Thomas Kretschmann in „Ballon“: Eigentlich hoffte er auf eine Komödie

Thomas Kretschmann spielt in Bullys Flucht-Thriller „Ballon“ einen DDR-Ermittler. Was seine eigene Flucht aus der DDR für die Dreharbeiten bedeutet hat, erklärt er im Interview.

Schauspieler Thomas Kretschmann (56, „Victoria, die junge Königin“) spielt im Flucht-Thriller „Ballon“ (Kinostart: 27. September) von Michael „Bully“ Herbig (50) Oberstleutnant Seidel, einen knallharten DDR-Ermittler. Wie es überhaupt dazu kam, dass er nach etlichen internationalen Filmen und Serien mal wieder in seiner Heimat drehte, erklärt der gebürtige Dessauer, der 1983 selbst aus der DDR geflohen ist, im Interview.

Wie kam es zur Zusammenarbeit mit Michael „Bully“ Herbig?

Thomas Kretschmann: Ich kenne Bully seit vielen Jahren und habe ihm gesagt, dass ich gerne mal mit ihm drehen würde, weil ich ihn wirklich toll finde. Eigentlich hatte ich dabei an eine Komödie gedacht, weil ich gern mal etwas Lustiges machen würde. Dann kam aber das Buch zu „Ballon“ und das las sich so gut, dass ich nicht lange überlegen musste.

Obwohl es Bullys erster Thriller ist?

Kretschmann: Ja. Dass das Genre Thriller Neuland für ihn ist, daraus hat er keinen Hehl gemacht. Beunruhigt hat es mich aber nicht. Denn ich bin ja selbst aus der DDR geflüchtet und daher bei diesem Thema mal wirklich Experte. Ich weiss genau, was stimmt und was nicht. Und schon im Buch hat alles gestimmt. Ich habe den Osten sofort wieder gerochen, diesen Druck – und meine Vergangenheit.

Wie war Bully am Set?

Kretschmann: Bully hat ein wahnsinniges Gespür für Timing und Feinheiten. Er ist sehr genau. Ich habe mich allerdings regelmässig darüber gewundert, woher ausgerechnet ein Bayer so ein gutes Gespür für das Thema hat? Alles in allem ist es einfach ein grossartiger Film geworden, Bully ist ein ganz grosser Regisseur.

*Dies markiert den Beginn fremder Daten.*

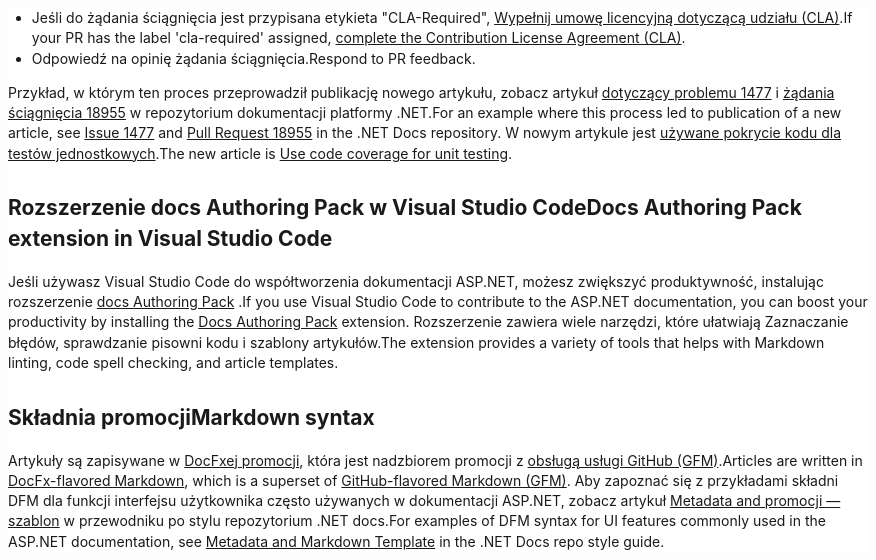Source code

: * <span data-ttu-id="cdf0b-116">Jeśli do żądania ściągnięcia jest przypisana etykieta "CLA-Required", [Wypełnij umowę licencyjną dotyczącą udziału (CLA)](https://cla.dotnetfoundation.org/).</span><span class="sxs-lookup"><span data-stu-id="cdf0b-116">If your PR has the label 'cla-required' assigned, [complete the Contribution License Agreement (CLA)](https://cla.dotnetfoundation.org/).</span></span>
* <span data-ttu-id="cdf0b-117">Odpowiedź na opinię żądania ściągnięcia.</span><span class="sxs-lookup"><span data-stu-id="cdf0b-117">Respond to PR feedback.</span></span>

<span data-ttu-id="cdf0b-118">Przykład, w którym ten proces przeprowadził publikację nowego artykułu, zobacz artykuł [dotyczący problemu 1477](https://github.com/dotnet/docs/issues/1477) i [żądania ściągnięcia 18955](https://github.com/dotnet/docs/pull/18955) w repozytorium dokumentacji platformy .NET.</span><span class="sxs-lookup"><span data-stu-id="cdf0b-118">For an example where this process led to publication of a new article, see [Issue 1477](https://github.com/dotnet/docs/issues/1477) and [Pull Request 18955](https://github.com/dotnet/docs/pull/18955) in the .NET Docs repository.</span></span> <span data-ttu-id="cdf0b-119">W nowym artykule jest [używane pokrycie kodu dla testów jednostkowych](/dotnet/core/testing/unit-testing-code-coverage).</span><span class="sxs-lookup"><span data-stu-id="cdf0b-119">The new article is [Use code coverage for unit testing](/dotnet/core/testing/unit-testing-code-coverage).</span></span>

## <a name="docs-authoring-pack-extension-in-visual-studio-code"></a><span data-ttu-id="cdf0b-120">Rozszerzenie docs Authoring Pack w Visual Studio Code</span><span class="sxs-lookup"><span data-stu-id="cdf0b-120">Docs Authoring Pack extension in Visual Studio Code</span></span>

<span data-ttu-id="cdf0b-121">Jeśli używasz Visual Studio Code do współtworzenia dokumentacji ASP.NET, możesz zwiększyć produktywność, instalując rozszerzenie [docs Authoring Pack](https://marketplace.visualstudio.com/items?itemName=docsmsft.docs-authoring-pack) .</span><span class="sxs-lookup"><span data-stu-id="cdf0b-121">If you use Visual Studio Code to contribute to the ASP.NET documentation, you can boost your productivity by installing the [Docs Authoring Pack](https://marketplace.visualstudio.com/items?itemName=docsmsft.docs-authoring-pack) extension.</span></span> <span data-ttu-id="cdf0b-122">Rozszerzenie zawiera wiele narzędzi, które ułatwiają Zaznaczanie błędów, sprawdzanie pisowni kodu i szablony artykułów.</span><span class="sxs-lookup"><span data-stu-id="cdf0b-122">The extension provides a variety of tools that helps with Markdown linting, code spell checking, and article templates.</span></span>

## <a name="markdown-syntax"></a><span data-ttu-id="cdf0b-123">Składnia promocji</span><span class="sxs-lookup"><span data-stu-id="cdf0b-123">Markdown syntax</span></span>

<span data-ttu-id="cdf0b-124">Artykuły są zapisywane w [DocFxej promocji](https://dotnet.github.io/docfx/spec/docfx_flavored_markdown.html), która jest nadzbiorem promocji z [obsługą usługi GitHub (GFM)](https://guides.github.com/features/mastering-markdown/).</span><span class="sxs-lookup"><span data-stu-id="cdf0b-124">Articles are written in [DocFx-flavored Markdown](https://dotnet.github.io/docfx/spec/docfx_flavored_markdown.html), which is a superset of [GitHub-flavored Markdown (GFM)](https://guides.github.com/features/mastering-markdown/).</span></span> <span data-ttu-id="cdf0b-125">Aby zapoznać się z przykładami składni DFM dla funkcji interfejsu użytkownika często używanych w dokumentacji ASP.NET, zobacz artykuł [Metadata and promocji — szablon](https://github.com/dotnet/docs/blob/main/styleguide/template.md) w przewodniku po stylu repozytorium .NET docs.</span><span class="sxs-lookup"><span data-stu-id="cdf0b-125">For examples of DFM syntax for UI features commonly used in the ASP.NET documentation, see [Metadata and Markdown Template](https://github.com/dotnet/docs/blob/main/styleguide/template.md) in the .NET Docs repo style guide.</span></span>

Was halten Sie von Ihrer Rolle Oberstleutnant Seidel?

Kretschmann: Oberstleutnant Seidel ist der Spürhund und nicht auf den Kopf gefallen. Er verkörpert das System. Ich habe versucht, ihn relativ leise, dafür aber umso gefährlicher zu spielen. Solche Leute habe ich damals unter anderem in der Sportschule auch kennengelernt. Denen war man einfach ausgeliefert. Ihr einziger Anspruch war die Unterwerfung. Und wenn man das nicht konnte oder wollte oder nicht mitgemacht hat, dann ist man im Leben auch nicht sehr weit gekommen.

Sie haben das schon früh erkannt und sich für die Flucht entschieden…

Kretschmann: Erkannt haben es viele. Zu flüchten, war aber ein sehr grosses Risiko. Daher glaube ich, dass die meisten Menschen gegangen wären, wenn sie sich getraut hätten. Oder wenn es die Umstände erlaubt hätten. Was die beiden Familien in echt und in unserem Film gewagt und durchgezogen haben, war eine grosse Ausnahme. Mit den Kindern auf dieser Plattform über die Wolken zu steigen, würde ich mich allerdings nicht trauen.

Wie sind Sie geflohen?

Kretschmann: Ich bin von Ungarn nach Jugoslawien über die Grenze gerannt. Ich hatte es zwar geplant, aber niemandem etwas erzählt, auch meinen Eltern nicht. So richtig vorbereiten konnte ich mich allerdings nicht, denn es gab keine Infos und Erkundigungen einzuholen, wäre zu gefährlich gewesen. Daher bin ich so ein bisschen auf Verdacht ins Blaue marschiert. Ich wusste damals auch nicht, ob das gut gehen wird oder nicht.

Was ist für Sie, abgesehen von der historischen Perspektive, das Wichtigste an dem Film?

Kretschmann: Der Film erinnert daran, was Menschen auf sich nehmen, um „nur“ frei zu sein. Und daran, wie wichtig Menschlichkeit und Eigenverantwortung sind. Er ist aber auch ein Appell an den Willen und das Herz.